Plainview native touching lives of transplant patients
April 9, 2010
CLEVELAND, OHIO – When life literally hangs by a thread of hope on a transplanted organ, patients want to make sure they’ve got the brightest and best medical staff on their side. Good thing the folks at Case Medical Center in Ohio have Raelene Trudeau nearby.
A native of Plainview and 2003 Wayland Baptist University graduate, Trudeau is the pharmacy specialist for solid organ transplantation for the University Hospitals facility, working with a team of surgeons, dietitians, nurses and financial counselors, all skilled in the needs of transplant patients.

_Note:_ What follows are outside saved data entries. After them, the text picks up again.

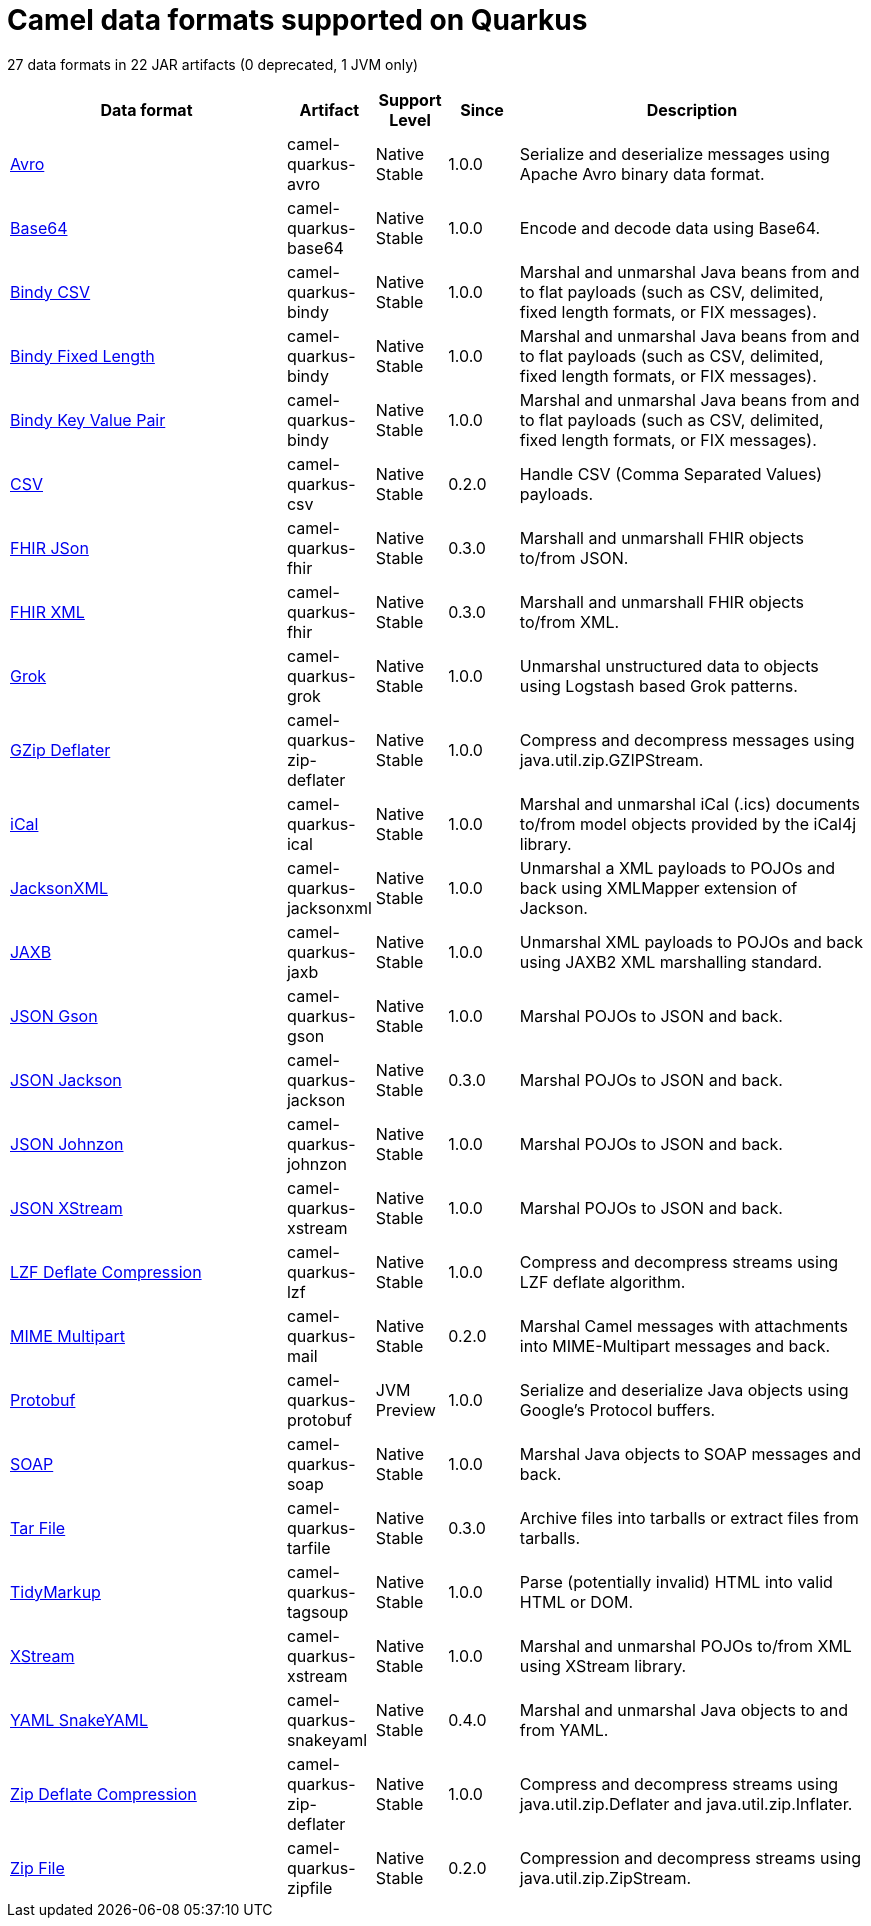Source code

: // Do not edit directly!
// This file was generated by camel-quarkus-maven-plugin:update-doc-extensions-list

[camel-quarkus-dataformats]
= Camel data formats supported on Quarkus

27 data formats in 22 JAR artifacts (0 deprecated, 1 JVM only)

[width="100%",cols="4,1,1,1,5",options="header"]
|===
| Data format | Artifact | Support Level | Since | Description

| xref:reference/extensions/avro.adoc[Avro] | camel-quarkus-avro | Native +
Stable | 1.0.0 | Serialize and deserialize messages using Apache Avro binary data format.

| xref:reference/extensions/base64.adoc[Base64] | camel-quarkus-base64 | Native +
Stable | 1.0.0 | Encode and decode data using Base64.

| xref:reference/extensions/bindy.adoc[Bindy CSV] | camel-quarkus-bindy | Native +
Stable | 1.0.0 | Marshal and unmarshal Java beans from and to flat payloads (such as CSV, delimited, fixed length formats, or FIX messages).

| xref:reference/extensions/bindy.adoc[Bindy Fixed Length] | camel-quarkus-bindy | Native +
Stable | 1.0.0 | Marshal and unmarshal Java beans from and to flat payloads (such as CSV, delimited, fixed length formats, or FIX messages).

| xref:reference/extensions/bindy.adoc[Bindy Key Value Pair] | camel-quarkus-bindy | Native +
Stable | 1.0.0 | Marshal and unmarshal Java beans from and to flat payloads (such as CSV, delimited, fixed length formats, or FIX messages).

| xref:reference/extensions/csv.adoc[CSV] | camel-quarkus-csv | Native +
Stable | 0.2.0 | Handle CSV (Comma Separated Values) payloads.

| xref:reference/extensions/fhir.adoc[FHIR JSon] | camel-quarkus-fhir | Native +
Stable | 0.3.0 | Marshall and unmarshall FHIR objects to/from JSON.

| xref:reference/extensions/fhir.adoc[FHIR XML] | camel-quarkus-fhir | Native +
Stable | 0.3.0 | Marshall and unmarshall FHIR objects to/from XML.

| xref:reference/extensions/grok.adoc[Grok] | camel-quarkus-grok | Native +
Stable | 1.0.0 | Unmarshal unstructured data to objects using Logstash based Grok patterns.

| xref:reference/extensions/zip-deflater.adoc[GZip Deflater] | camel-quarkus-zip-deflater | Native +
Stable | 1.0.0 | Compress and decompress messages using java.util.zip.GZIPStream.

| xref:reference/extensions/ical.adoc[iCal] | camel-quarkus-ical | Native +
Stable | 1.0.0 | Marshal and unmarshal iCal (.ics) documents to/from model objects provided by the iCal4j library.

| xref:reference/extensions/jacksonxml.adoc[JacksonXML] | camel-quarkus-jacksonxml | Native +
Stable | 1.0.0 | Unmarshal a XML payloads to POJOs and back using XMLMapper extension of Jackson.

| xref:reference/extensions/jaxb.adoc[JAXB] | camel-quarkus-jaxb | Native +
Stable | 1.0.0 | Unmarshal XML payloads to POJOs and back using JAXB2 XML marshalling standard.

| xref:reference/extensions/gson.adoc[JSON Gson] | camel-quarkus-gson | Native +
Stable | 1.0.0 | Marshal POJOs to JSON and back.

| xref:reference/extensions/jackson.adoc[JSON Jackson] | camel-quarkus-jackson | Native +
Stable | 0.3.0 | Marshal POJOs to JSON and back.

| xref:reference/extensions/johnzon.adoc[JSON Johnzon] | camel-quarkus-johnzon | Native +
Stable | 1.0.0 | Marshal POJOs to JSON and back.

| xref:reference/extensions/xstream.adoc[JSON XStream] | camel-quarkus-xstream | Native +
Stable | 1.0.0 | Marshal POJOs to JSON and back.

| xref:reference/extensions/lzf.adoc[LZF Deflate Compression] | camel-quarkus-lzf | Native +
Stable | 1.0.0 | Compress and decompress streams using LZF deflate algorithm.

| xref:reference/extensions/mail.adoc[MIME Multipart] | camel-quarkus-mail | Native +
Stable | 0.2.0 | Marshal Camel messages with attachments into MIME-Multipart messages and back.

| xref:reference/extensions/protobuf.adoc[Protobuf] | camel-quarkus-protobuf | JVM +
Preview | 1.0.0 | Serialize and deserialize Java objects using Google's Protocol buffers.

| xref:reference/extensions/soap.adoc[SOAP] | camel-quarkus-soap | Native +
Stable | 1.0.0 | Marshal Java objects to SOAP messages and back.

| xref:reference/extensions/tarfile.adoc[Tar File] | camel-quarkus-tarfile | Native +
Stable | 0.3.0 | Archive files into tarballs or extract files from tarballs.

| xref:reference/extensions/tagsoup.adoc[TidyMarkup] | camel-quarkus-tagsoup | Native +
Stable | 1.0.0 | Parse (potentially invalid) HTML into valid HTML or DOM.

| xref:reference/extensions/xstream.adoc[XStream] | camel-quarkus-xstream | Native +
Stable | 1.0.0 | Marshal and unmarshal POJOs to/from XML using XStream library.

| xref:reference/extensions/snakeyaml.adoc[YAML SnakeYAML] | camel-quarkus-snakeyaml | Native +
Stable | 0.4.0 | Marshal and unmarshal Java objects to and from YAML.

| xref:reference/extensions/zip-deflater.adoc[Zip Deflate Compression] | camel-quarkus-zip-deflater | Native +
Stable | 1.0.0 | Compress and decompress streams using java.util.zip.Deflater and java.util.zip.Inflater.

| xref:reference/extensions/zipfile.adoc[Zip File] | camel-quarkus-zipfile | Native +
Stable | 0.2.0 | Compression and decompress streams using java.util.zip.ZipStream.
|===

Trudeau said the job is a dream for someone who loves the pharmacy world but still wants to maintain care of patients.
The route to her current reality was pretty traditional... to a point. Trudeau graduated from Plainview High and chose Wayland after a campus visit made an impression.
“They genuinely seemed to care about us and what we would be doing. After that, I decided it was probably a good fit for me,” she said, noting that she earned a good scholarship that helped with expenses. “The professors really do care about the students, and we’re not just a number there. Drs. (Joel) Boyd, (Harold) Temple, and (Adam) Reinhart were all very helpful in shaping me for where I’d end up. They were a good support system.”
Trudeau said the mentorship of WBU faculty was instrumental in forming her path since they helped her with internships and introduced her to other summer opportunities.
After WBU, she earned the Doctor of Pharmacy degree from Texas Tech in 2007. She then chose to do a two-year residency at Barnes-Jewish Hospital in St. Louis, Mo. There, she spent two rotations in transplantation, feeling her passion begin to take shape.
“I liked that the transplant area brings together critical care, internal medicine and other issues,” she said. “I knew I wanted to work in a hospital because you got to work with patients more on a one-on-one basis and with physicians and nurses as well, working on the medications patients are taking.”
She started her job at CMC in August 2009 and has not been disappointed. A typical day involves morning rounds with the kidney specialists, the most active group at Case with about 400 patients on the waiting list. She reviews the patients’ medications, making sure there are no interactions and works on therapy options for the individuals. The afternoons are spent counseling patients being discharged, dealing with outpatient issues for previous patients or those on waiting lists, reviewing their medications to ensure nothing will interfere with the transplant process once an organ is located as a match.
Trudeau said while the hospital has had 20 patients admitted at one time, the number typically stays a little lower, with heart, lung, pancreas and liver transplant patients comprising a much smaller population than kidney patients.
While Trudeau has conquered many challenges through her schooling, residency and now her first official job, she said the foundation started back in those Moody Science Building classes at WBU.
“I felt prepared for everything,” she said. “The smaller classes provided more one-on-one help, and there was definitely someone there to talk to about school or other issues. They really did care about me.”